The data »
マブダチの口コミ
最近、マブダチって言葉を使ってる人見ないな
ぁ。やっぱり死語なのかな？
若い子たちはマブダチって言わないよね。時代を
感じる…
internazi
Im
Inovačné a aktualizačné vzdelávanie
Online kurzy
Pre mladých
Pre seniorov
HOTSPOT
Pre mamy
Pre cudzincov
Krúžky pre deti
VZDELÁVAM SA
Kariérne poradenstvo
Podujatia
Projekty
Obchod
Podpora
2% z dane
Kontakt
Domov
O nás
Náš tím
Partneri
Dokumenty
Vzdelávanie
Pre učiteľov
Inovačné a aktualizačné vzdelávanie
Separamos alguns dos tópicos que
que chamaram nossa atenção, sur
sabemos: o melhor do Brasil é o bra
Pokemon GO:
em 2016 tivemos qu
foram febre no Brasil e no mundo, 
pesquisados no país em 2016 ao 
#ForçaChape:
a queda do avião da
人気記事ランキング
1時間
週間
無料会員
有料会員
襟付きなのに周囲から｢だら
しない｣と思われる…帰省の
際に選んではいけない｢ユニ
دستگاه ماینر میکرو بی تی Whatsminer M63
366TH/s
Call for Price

Exercise prompt »
With nothing added or dropped, retype the listing above.

Task answer »
マブダチの口コミ
最近、マブダチって言葉を使ってる人見ないな
ぁ。やっぱり死語なのかな？
若い子たちはマブダチって言わないよね。時代を
感じる…
internazi
Im
Inovačné a aktualizačné vzdelávanie
Online kurzy
Pre mladých
Pre seniorov
HOTSPOT
Pre mamy
Pre cudzincov
Krúžky pre deti
VZDELÁVAM SA
Kariérne poradenstvo
Podujatia
Projekty
Obchod
Podpora
2% z dane
Kontakt
Domov
O nás
Náš tím
Partneri
Dokumenty
Vzdelávanie
Pre učiteľov
Inovačné a aktualizačné vzdelávanie
Separamos alguns dos tópicos que
que chamaram nossa atenção, sur
sabemos: o melhor do Brasil é o bra
Pokemon GO:
em 2016 tivemos qu
foram febre no Brasil e no mundo, 
pesquisados no país em 2016 ao 
#ForçaChape:
a queda do avião da
人気記事ランキング
1時間
週間
無料会員
有料会員
襟付きなのに周囲から｢だら
しない｣と思われる…帰省の
際に選んではいけない｢ユニ
دستگاه ماینر میکرو بی تی Whatsminer M63
366TH/s
Call for Price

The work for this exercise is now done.